Воспоминания. От крепостного права до большевиков - страница 62
Однажды, когда мы шли с профессором клиники «Шарите» по широкому и хорошо освещенному коридору, на одной стороне которого были расположены и палаты, и общие комнаты для пациентов, мы заговорили о независимости мысли от окружающей среды и о том, насколько среда отражается на мыслях. Гризингер сказал нам:
– Мысль больного человека отражается на его внешности… – но в это время из общей комнаты для больных вышло несколько человек, и Гризингер поспешил к ним, не закончив фразы.
– Господа, – сказал один из аспирантов, – пока профессор беседует со своими пациентами, почему бы нам не попробовать определить их заболевание, согласно их внешности. Я начну… Вот этот вот страдает меланхолией…
Когда Гризингер вернулся, мы попросили его проверить наши наблюдения. Он согласился, но сказал, что хочет закончить свою прерванную мысль.
– Я сказал, что состояние сознания больного человека всегда отражается в его внешности, так? Так вот продолжаю. Такое понимание на самом деле ужасно грубый предрассудок, родившийся из предрассудков здоровых людей. Но теперь скажите мне, к какому заключению вы пришли по поводу этих людей.
Мы сказали.
Гризингер улыбнулся.
– Люди, с которыми я разговаривал, не пациенты этого заведения, это группа довольно известных писателей, которым я показывал лечебницу. Человек, которого вы определили как меланхолика, – автор юмористических произведений Хенреди, но, что еще более странно, эти наблюдательные люди, посмотрев на вас всех, сказали, что вот эти душевнобольные люди выглядят совершенно ужасно, и очень вам всем посочувствовали.
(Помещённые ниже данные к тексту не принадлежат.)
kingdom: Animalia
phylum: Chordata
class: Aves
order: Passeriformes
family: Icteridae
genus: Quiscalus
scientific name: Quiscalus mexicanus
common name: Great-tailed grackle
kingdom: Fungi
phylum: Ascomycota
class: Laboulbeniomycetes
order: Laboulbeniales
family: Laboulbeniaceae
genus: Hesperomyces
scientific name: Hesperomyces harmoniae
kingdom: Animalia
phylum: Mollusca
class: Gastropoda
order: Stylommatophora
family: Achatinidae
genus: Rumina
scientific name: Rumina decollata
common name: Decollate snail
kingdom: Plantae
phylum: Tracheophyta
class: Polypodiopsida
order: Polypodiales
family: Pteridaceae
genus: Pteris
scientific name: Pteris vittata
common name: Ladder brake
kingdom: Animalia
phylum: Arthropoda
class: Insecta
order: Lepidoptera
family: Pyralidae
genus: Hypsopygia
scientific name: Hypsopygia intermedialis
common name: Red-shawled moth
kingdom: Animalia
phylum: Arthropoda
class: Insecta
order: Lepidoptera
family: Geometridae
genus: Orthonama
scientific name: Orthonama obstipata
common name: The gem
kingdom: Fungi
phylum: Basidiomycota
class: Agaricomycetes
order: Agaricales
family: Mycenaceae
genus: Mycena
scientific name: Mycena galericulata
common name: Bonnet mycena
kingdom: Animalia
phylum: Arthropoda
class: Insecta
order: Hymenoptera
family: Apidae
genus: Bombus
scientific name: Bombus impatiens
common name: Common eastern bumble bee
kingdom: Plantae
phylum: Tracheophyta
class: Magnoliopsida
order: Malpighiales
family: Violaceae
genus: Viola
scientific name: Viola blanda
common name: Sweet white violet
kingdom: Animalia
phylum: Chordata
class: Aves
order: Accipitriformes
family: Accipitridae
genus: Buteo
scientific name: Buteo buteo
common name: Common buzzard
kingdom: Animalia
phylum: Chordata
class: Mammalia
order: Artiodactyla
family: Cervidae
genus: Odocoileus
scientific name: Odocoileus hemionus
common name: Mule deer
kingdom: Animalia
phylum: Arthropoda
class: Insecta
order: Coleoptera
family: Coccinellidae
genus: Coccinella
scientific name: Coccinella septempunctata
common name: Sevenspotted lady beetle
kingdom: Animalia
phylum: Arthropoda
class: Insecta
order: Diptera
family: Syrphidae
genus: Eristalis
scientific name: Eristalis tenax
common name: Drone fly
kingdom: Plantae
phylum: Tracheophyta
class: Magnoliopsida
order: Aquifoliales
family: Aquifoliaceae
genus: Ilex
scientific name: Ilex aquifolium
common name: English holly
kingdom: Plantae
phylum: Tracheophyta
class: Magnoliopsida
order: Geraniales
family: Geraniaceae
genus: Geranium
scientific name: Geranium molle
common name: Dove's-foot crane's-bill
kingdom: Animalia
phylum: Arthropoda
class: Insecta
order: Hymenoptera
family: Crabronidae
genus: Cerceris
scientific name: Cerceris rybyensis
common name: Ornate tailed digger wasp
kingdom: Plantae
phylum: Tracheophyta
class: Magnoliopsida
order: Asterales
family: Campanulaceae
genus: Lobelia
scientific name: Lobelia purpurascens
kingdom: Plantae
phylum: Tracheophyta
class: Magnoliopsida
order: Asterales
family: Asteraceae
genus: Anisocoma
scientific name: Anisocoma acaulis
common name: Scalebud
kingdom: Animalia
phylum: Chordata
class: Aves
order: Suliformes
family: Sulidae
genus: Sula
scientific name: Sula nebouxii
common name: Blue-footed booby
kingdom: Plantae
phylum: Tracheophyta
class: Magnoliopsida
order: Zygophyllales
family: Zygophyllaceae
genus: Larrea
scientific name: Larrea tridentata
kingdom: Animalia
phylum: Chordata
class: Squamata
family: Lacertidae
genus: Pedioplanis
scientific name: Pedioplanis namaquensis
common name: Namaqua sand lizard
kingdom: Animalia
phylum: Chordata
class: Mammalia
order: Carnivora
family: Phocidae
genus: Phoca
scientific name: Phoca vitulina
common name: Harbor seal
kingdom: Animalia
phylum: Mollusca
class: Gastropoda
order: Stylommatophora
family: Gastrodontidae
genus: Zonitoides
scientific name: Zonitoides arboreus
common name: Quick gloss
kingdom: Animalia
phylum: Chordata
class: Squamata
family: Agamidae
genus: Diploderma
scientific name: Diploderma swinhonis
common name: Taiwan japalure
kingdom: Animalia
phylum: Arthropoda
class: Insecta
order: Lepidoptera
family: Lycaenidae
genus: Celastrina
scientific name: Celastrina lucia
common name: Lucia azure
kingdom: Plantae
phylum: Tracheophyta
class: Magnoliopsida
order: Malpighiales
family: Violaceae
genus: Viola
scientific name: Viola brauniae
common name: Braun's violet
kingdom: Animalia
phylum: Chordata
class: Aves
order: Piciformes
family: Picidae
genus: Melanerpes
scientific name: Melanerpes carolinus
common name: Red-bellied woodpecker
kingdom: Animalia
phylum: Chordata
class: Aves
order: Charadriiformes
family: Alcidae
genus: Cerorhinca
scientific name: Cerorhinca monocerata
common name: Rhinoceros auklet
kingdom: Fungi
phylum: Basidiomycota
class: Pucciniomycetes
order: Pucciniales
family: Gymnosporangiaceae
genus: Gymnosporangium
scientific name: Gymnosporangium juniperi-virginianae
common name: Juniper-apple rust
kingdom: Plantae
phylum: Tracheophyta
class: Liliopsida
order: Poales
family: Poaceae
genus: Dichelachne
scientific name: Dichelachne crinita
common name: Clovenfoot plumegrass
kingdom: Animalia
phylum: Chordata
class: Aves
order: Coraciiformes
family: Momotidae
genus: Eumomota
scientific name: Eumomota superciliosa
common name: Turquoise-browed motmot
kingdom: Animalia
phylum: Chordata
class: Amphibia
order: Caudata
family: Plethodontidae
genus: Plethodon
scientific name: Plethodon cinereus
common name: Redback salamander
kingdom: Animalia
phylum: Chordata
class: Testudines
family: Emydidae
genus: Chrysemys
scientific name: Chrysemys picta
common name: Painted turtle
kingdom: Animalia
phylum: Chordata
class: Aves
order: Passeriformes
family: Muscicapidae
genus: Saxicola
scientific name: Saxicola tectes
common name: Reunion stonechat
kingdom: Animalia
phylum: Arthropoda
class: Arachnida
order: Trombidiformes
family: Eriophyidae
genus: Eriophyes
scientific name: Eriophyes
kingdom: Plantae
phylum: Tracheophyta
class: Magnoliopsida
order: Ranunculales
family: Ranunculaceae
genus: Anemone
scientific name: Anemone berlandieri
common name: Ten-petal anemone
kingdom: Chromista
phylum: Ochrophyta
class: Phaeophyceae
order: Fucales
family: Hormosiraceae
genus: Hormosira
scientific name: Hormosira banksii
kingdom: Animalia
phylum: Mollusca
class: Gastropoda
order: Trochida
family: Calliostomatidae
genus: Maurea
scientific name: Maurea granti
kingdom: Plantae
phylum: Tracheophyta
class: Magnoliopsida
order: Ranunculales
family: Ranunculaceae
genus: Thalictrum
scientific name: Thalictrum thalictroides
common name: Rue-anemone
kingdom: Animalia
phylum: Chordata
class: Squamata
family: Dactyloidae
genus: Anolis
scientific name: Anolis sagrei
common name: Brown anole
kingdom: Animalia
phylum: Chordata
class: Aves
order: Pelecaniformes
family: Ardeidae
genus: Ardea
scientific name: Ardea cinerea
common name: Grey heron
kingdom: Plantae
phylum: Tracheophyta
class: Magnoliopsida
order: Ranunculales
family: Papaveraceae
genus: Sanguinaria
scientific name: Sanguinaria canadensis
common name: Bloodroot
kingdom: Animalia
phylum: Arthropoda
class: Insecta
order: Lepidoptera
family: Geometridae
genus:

Если образцовая клиника «Шарите», в которой не было ничего пугающего, произвела на меня такое впечатление, можете с легкостью представить себе, что я пережил, отправляясь на инспекцию «желтого дома» в Калише56.
Я подъехал к высокому, когда-то охрой окрашенному каменному ящику, окруженному высокой каменной стеной. Долго я стучался у ворот. Из ящика доносился какой-то гул, порой раздирающий душу щемящими воплями. Наконец явился сторож и впустил меня в пустынный унылый двор, мощенный крупным неровным булыжником, совершенно лишенный всякой растительности, и повел к старшему врачу. Как я узнал впоследствии, этот старший врач был и единственным; весь медицинский персонал на 150 больных состоял из одного врача и одного фельдшера. Старший врач был древний старик, который, казалось, вот-вот от ветхости развалится; говорить он, видимо, уже разучился.
– Я имею честь говорить со старшим врачом? – спросил я.
Развалина меня окинула равнодушным взглядом, что-то прошамкала и закрыла глаза.
– Мне губернатор приказал осмотреть больницу.
– Эге, эге, – сказала развалина.
– Я, ваше благородие, сбегаю за фельдшером, – сказал сторож и вышел.
– Вы давно здесь служите? – после тягостного молчания спросиля.
– Тридцать девятый год, ваше благородие, – сказал за моей спиной незаметно вошедший фельдшер. – Здравия желаю, ваше благородие. Они поляки и плохо понимают по-русски, да и на ухо туги.
– А вы русский?
– Так точно. Канцелярию сперва изволите обревизовать?
– Нет, палаты.
– Тогда я велю сперва больных погнать на двор: у нас так переполнено, что и пройти неудобно. Да и не ровен час, – сторожей мало, и народ озлобленный…
– Озлобленный? Почему?
– От худого содержания, ваше благородие…
Послышался топот, словно табун промчался по мерзлой земле. Я невольно вздрогнул.